Veteran KU basketball players pave way for young squad for 2022-23

Kansas basketball enters the 2022-23 season with a team that bears little resemblance to the one that won a title just six months ago. After losing seven seniors during the offseason, bill yourself said KU will have to rely on their youngsters to fill the gaps and produce.

A new season usually brings a few new faces, but in the case of the Jayhawks this year, there are currently six newcomers to the roster, including freshmen. Gradey Dick, MJ Rice, Zuby Ejiofor, Ernest Udeh Jr.Wilder Evers and Texas Tech transfer Kevin McCullar. A big question mark for the Jayhawks right now is who is capable of replacing impact players like Ochai Agbaji and Christian Brown, both of whom were first-round picks in the 2022 NBA draft, for example. KU also have four rotation players who were part of last year’s squad but didn’t play a huge role.

Self has a few players in mind that he will look to strengthen in light of the absences.

“Gradey [Dick] and MJ [Rice] and KJ [Adams]Joe [Yesufu] and Bobby [Pettiford], they need to raise their level to the point where they understand exactly where their role needs to be to give us the best chance of winning,” Self said. “And I think they will, it’s just going to take time.”

Self added that fill the shoes of big men like David McCormack and Mitch Lightfoot Also going to be a work in progress for the Jayhawks. Although first-year students Zuby Ejiofor and Ernest Udeh Jr. bring size and athleticism to the position, Self said they weren’t recruited to be as influential as their predecessors right away. The coach expects his freshmen to eventually move into the roles, but they’ll have to step in earlier than expected this season.

As if the Big 12 weren’t ruthless enough already, conference rivals like Baylor feature several returning players on their rosters. Using Torvik’s 10 projected rotation players ahead of the season, Big 12 rotations average about 2.3 years of experience, topping last season’s 2.1 average.
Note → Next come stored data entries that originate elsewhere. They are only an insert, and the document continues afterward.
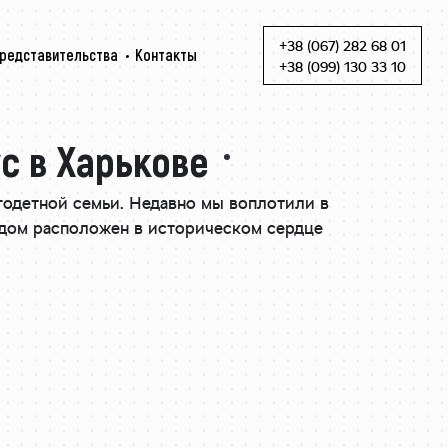
+38 (067) 282 68 01
редставительства
Контакты
Skip to content
+38 (099) 130 33 10
с в Харькове
годетной семьи. Недавно мы воплотили в
 дом расположен в историческом сердце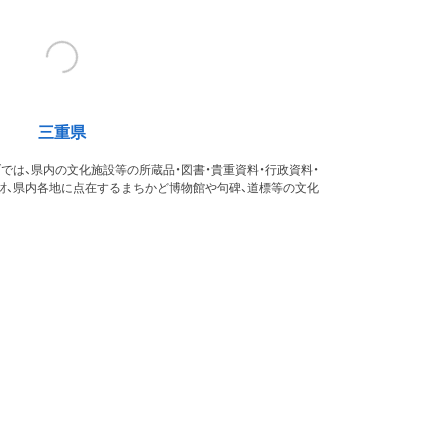
三重県
では、県内の文化施設等の所蔵品・図書・貴重資料・行政資料・
財、県内各地に点在するまちかど博物館や句碑、道標等の文化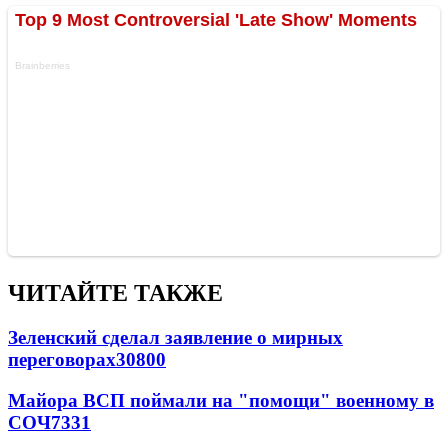
ЧИТАЙТЕ ТАКЖЕ
Зеленский сделал заявление о мирных
переговорах
30800
Майора ВСП поймали на "помощи" военному в
СОЧ
7331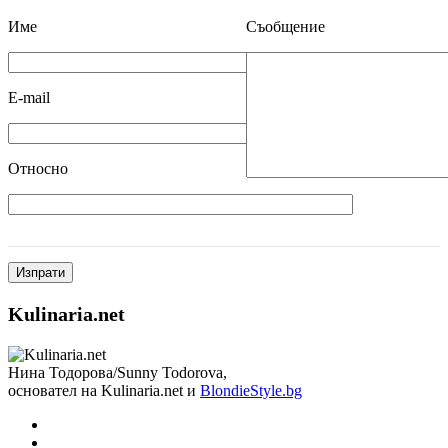
Име
Съобщение
E-mail
Относно
Kulinaria.net
Нина Тодорова/Sunny Todorova,
основател на Kulinaria.net и
BlondieStyle.bg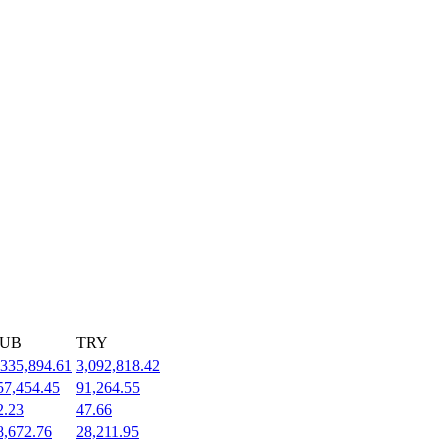
UB
TRY
,335,894.61
3,092,818.42
57,454.45
91,264.55
2.23
47.66
8,672.76
28,211.95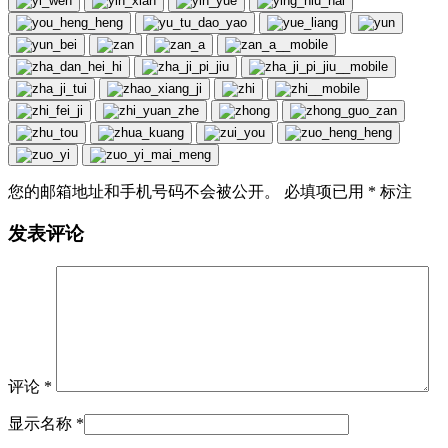
您的邮箱地址和手机号码不会被公开。 必填项已用
*
标注
发表评论
评论
*
显示名称
*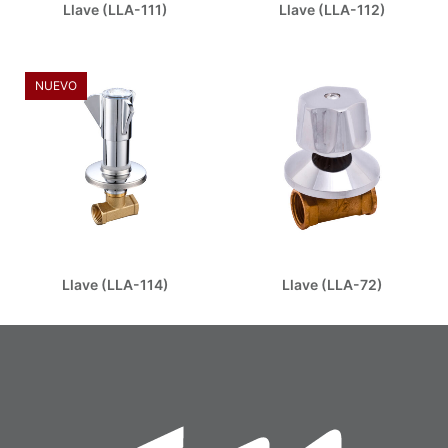
Llave (LLA-111)
Llave (LLA-112)
NUEVO
Llave (LLA-114)
Llave (LLA-72)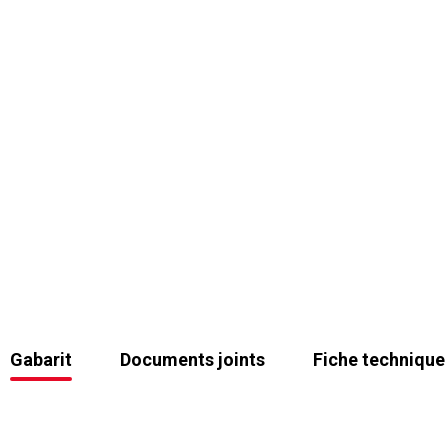
Gabarit
Documents joints
Fiche technique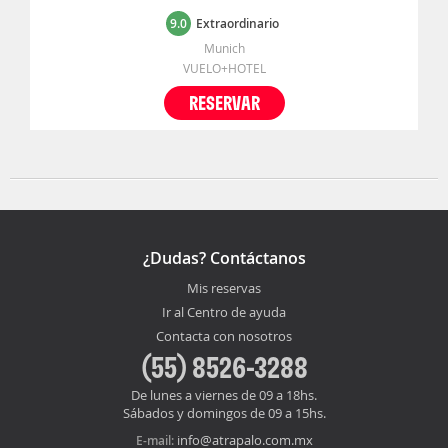
9.0
Extraordinario
Munich
VUELO+HOTEL
RESERVAR
¿Dudas? Contáctanos
Mis reservas
Ir al Centro de ayuda
Contacta con nosotros
(55) 8526-3288
De lunes a viernes de 09 a 18hs.
Sábados y domingos de 09 a 15hs.
info@atrapalo.com.mx
E-mail: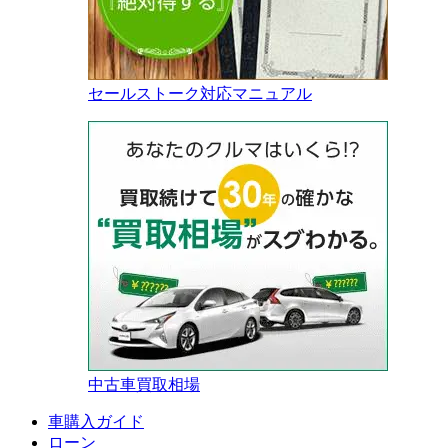
セールストーク対応マニュアル
中古車買取相場
車購入ガイド
ローン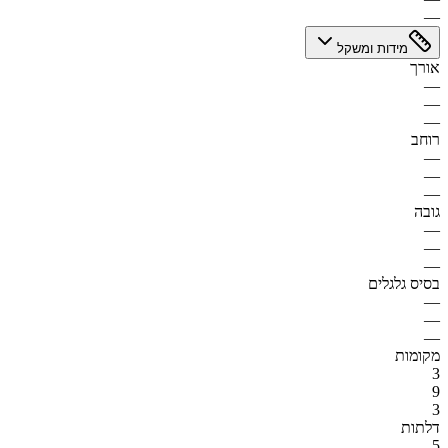
—
מידות ומשקל
אורך
—
—
—
רוחב
—
—
—
גובה
—
—
—
בסיס גלגלים
—
—
—
מקומות
3
9
3
דלתות
5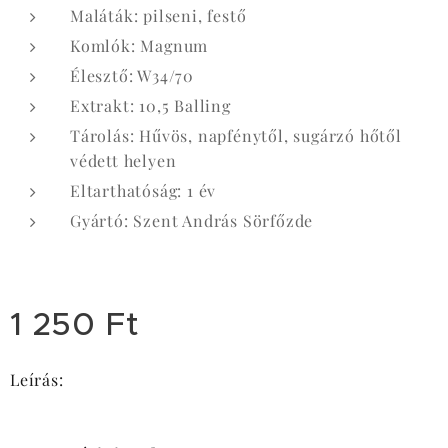
Maláták: pilseni, festő
Komlók: Magnum
Élesztő: W34/70
Extrakt: 10,5 Balling
Tárolás: Hűvös, napfénytől, sugárzó hőtől
védett helyen
Eltarthatóság: 1 év
Gyártó: Szent András Sörfőzde
1 250
Ft
Leírás:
The Jayhawks were nearly tied with the competition last year, but this season KU’s experience average is lowest since 2019 at about 1.2 years.

“You start out competing against 16-17 year olds and then the next year the expectations are such that you’re supposed to be even 21 across America,” Self said. “I think we had a good fall. I’m not trying to be negative, I just think the reality is that it’s going to take time.

The good news is the Jayhawks are bringing some veterans into the mix Jalen Wilson, Dajuan Harris and McCullar. The trio bring Final Four experience to the table, as Wilson and Harris are the only two returning starters from KU’s title chase, while McCullar also played on the big stage with Texas Tech in 2019.

At KU’s team media day on Tuesday, Wilson, Harris and McCullar all acknowledged their role in mentoring their young teammates. Self said the three veterans are terrific leaders both on and off the field. He said Harris was softer-voiced, while McCullar wasn’t as comfortable pulling strings as he likely would be in a few months, making Wilson’s voice the most important voice on the floor. right now.

“For me, having the experience that I have and being able to help these guys at a younger age and teach them what it takes to win a championship is not something I had as a rookie with players who can help me,” Wilson said. “I feel like that’s a big advantage for them.”

Wilson said this year’s newcomers have been receptive to learning from their older teammates and coaches. He said they all showed up ready to work and ready to learn, which made for a productive summer and fall. However, understanding how to be a team off the pitch is also part of KU’s youth learning curve.

It will take time for the players to bond with last year’s squad, especially as this group had been together for several years, but Wilson and Harris said the team had bonded well until here. Wilson said the family culture at KU makes it difficult for the team not to want to spend time together off the pitch. Things like going to dinner as a team, playing video games, seeing a movie both helped the first year transition into the program and strengthened the team bond.

“Off the pitch, in the locker room, we all just connected,” Harris said. “We really brought a lot of people back last year even though a lot of them didn’t play last year. So we still had that connection, that bond that we had off the pitch. And then on the pitch, you know, we just have to keep bonding that chemistry. And if we get that chemistry, then we should be a pretty good basketball team.